[Task instructions]
Would you restate every entry that follows, word for word, and leave out the pictures?

[Exercise material]
-.-.-
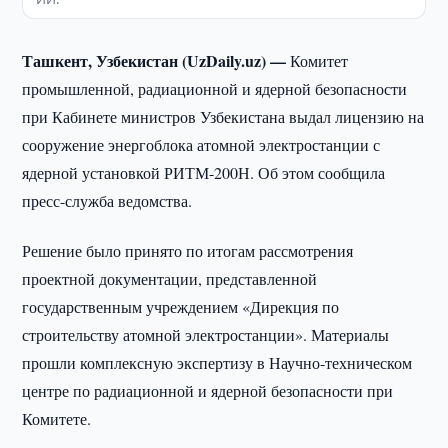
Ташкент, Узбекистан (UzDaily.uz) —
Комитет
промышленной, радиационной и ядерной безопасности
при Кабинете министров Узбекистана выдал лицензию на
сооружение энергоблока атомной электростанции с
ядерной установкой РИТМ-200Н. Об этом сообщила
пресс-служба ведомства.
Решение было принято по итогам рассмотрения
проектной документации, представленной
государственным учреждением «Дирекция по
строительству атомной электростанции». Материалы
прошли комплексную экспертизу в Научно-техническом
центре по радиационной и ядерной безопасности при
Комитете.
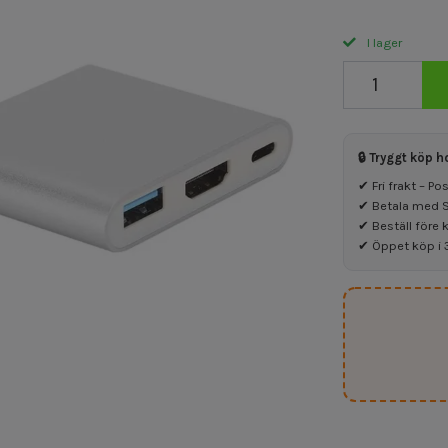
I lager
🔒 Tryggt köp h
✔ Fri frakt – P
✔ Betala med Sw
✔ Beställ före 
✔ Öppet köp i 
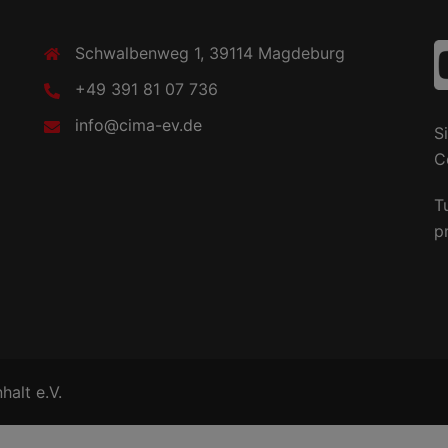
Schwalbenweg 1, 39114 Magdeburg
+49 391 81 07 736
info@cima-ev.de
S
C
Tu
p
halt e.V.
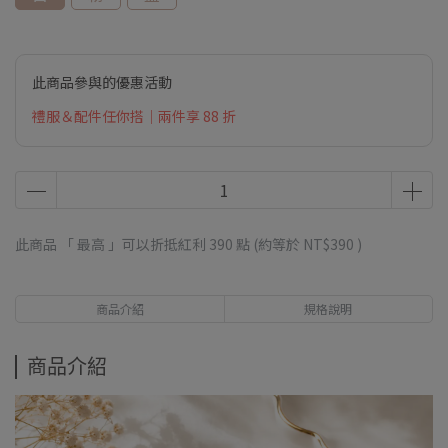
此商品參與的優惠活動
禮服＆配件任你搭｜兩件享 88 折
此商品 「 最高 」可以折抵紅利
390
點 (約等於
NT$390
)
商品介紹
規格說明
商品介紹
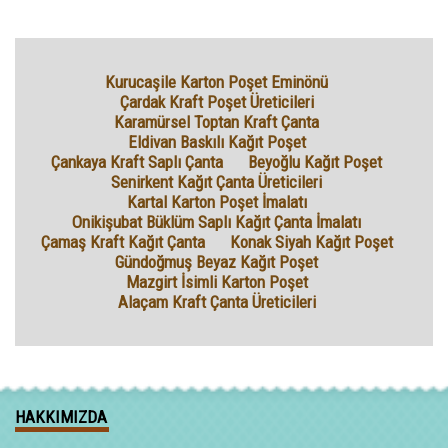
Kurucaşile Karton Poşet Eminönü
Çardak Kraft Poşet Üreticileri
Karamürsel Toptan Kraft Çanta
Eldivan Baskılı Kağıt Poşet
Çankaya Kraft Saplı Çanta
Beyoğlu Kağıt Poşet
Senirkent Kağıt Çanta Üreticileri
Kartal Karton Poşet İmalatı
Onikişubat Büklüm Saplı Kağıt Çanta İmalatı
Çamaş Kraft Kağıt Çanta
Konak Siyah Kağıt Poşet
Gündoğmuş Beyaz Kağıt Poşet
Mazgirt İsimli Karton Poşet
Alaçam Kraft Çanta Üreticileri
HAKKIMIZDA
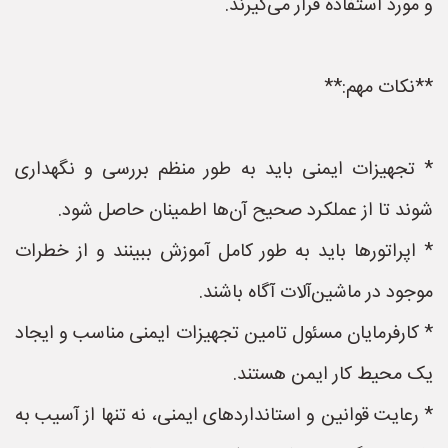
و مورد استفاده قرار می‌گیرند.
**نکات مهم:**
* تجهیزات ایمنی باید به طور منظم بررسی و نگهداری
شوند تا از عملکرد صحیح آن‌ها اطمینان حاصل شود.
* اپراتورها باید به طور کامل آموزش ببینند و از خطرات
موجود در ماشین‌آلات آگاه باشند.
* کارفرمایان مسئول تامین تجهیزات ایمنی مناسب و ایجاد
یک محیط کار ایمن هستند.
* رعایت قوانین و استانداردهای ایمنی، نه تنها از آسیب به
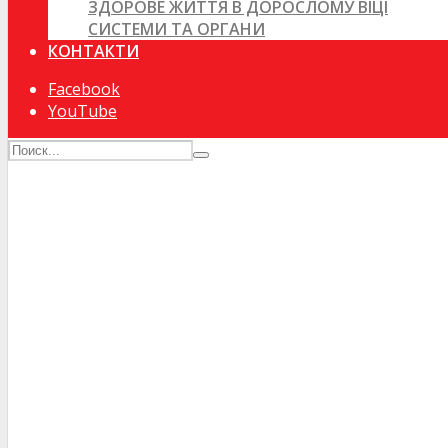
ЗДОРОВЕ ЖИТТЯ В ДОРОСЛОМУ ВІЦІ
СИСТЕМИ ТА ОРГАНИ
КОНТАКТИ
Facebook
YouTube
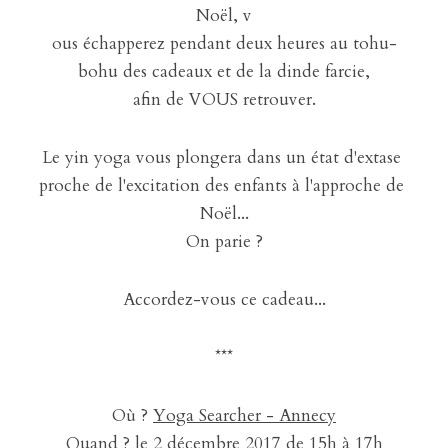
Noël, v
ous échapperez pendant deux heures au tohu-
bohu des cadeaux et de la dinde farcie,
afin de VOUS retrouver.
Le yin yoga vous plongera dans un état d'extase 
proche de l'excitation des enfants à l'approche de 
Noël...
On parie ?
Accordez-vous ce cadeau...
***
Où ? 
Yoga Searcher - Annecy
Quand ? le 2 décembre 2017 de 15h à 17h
-.-.-
[Reply]
Ташкент, Узбекистан (UzDaily.uz) —
Комитет
промышленной, радиационной и ядерной безопасности
при Кабинете министров Узбекистана выдал лицензию на
сооружение энергоблока атомной электростанции с
ядерной установкой РИТМ-200Н. Об этом сообщила
пресс-служба ведомства.
Решение было принято по итогам рассмотрения
проектной документации, представленной
государственным учреждением «Дирекция по
строительству атомной электростанции». Материалы
прошли комплексную экспертизу в Научно-техническом
центре по радиационной и ядерной безопасности при
Комитете.
I lager
🔒 Tryggt köp h
✔ Fri frakt – P
✔ Betala med Sw
✔ Beställ före 
✔ Öppet köp i 
Schwalbenweg 1, 39114 Magdeburg
+49 391 81 07 736
info@cima-ev.de
S
C
Tu
p
halt e.V.
此商品參與的優惠活動
禮服＆配件任你搭｜兩件享 88 折
此商品 「 最高 」可以折抵紅利
390
點 (約等於
NT$390
)
商品介紹
規格說明
商品介紹
Kurucaşile Karton Poşet Eminönü
Çardak Kraft Poşet Üreticileri
Karamürsel Toptan Kraft Çanta
Eldivan Baskılı Kağıt Poşet
Çankaya Kraft Saplı Çanta
Beyoğlu Kağıt Poşet
Senirkent Kağıt Çanta Üreticileri
Kartal Karton Poşet İmalatı
Onikişubat Büklüm Saplı Kağıt Çanta İmalatı
Çamaş Kraft Kağıt Çanta
Konak Siyah Kağıt Poşet
Gündoğmuş Beyaz Kağıt Poşet
Mazgirt İsimli Karton Poşet
Alaçam Kraft Çanta Üreticileri
HAKKIMIZDA
و مورد استفاده قرار می‌گیرند.
**نکات مهم:**
* تجهیزات ایمنی باید به طور منظم بررسی و نگهداری
شوند تا از عملکرد صحیح آن‌ها اطمینان حاصل شود.
* اپراتورها باید به طور کامل آموزش ببینند و از خطرات
موجود در ماشین‌آلات آگاه باشند.
* کارفرمایان مسئول تامین تجهیزات ایمنی مناسب و ایجاد
یک محیط کار ایمن هستند.
* رعایت قوانین و استانداردهای ایمنی، نه تنها از آسیب به
ЗДОРОВЕ ЖИТТЯ В ДОРОСЛОМУ ВІЦІ
СИСТЕМИ ТА ОРГАНИ
КОНТАКТИ
Facebook
YouTube
Noël, v
ous échapperez pendant deux heures au tohu-
bohu des cadeaux et de la dinde farcie,
afin de VOUS retrouver.
Le yin yoga vous plongera dans un état d'extase 
proche de l'excitation des enfants à l'approche de 
Noël...
On parie ?
Accordez-vous ce cadeau...
***
Où ? 
Yoga Searcher - Annecy
Quand ? le 2 décembre 2017 de 15h à 17h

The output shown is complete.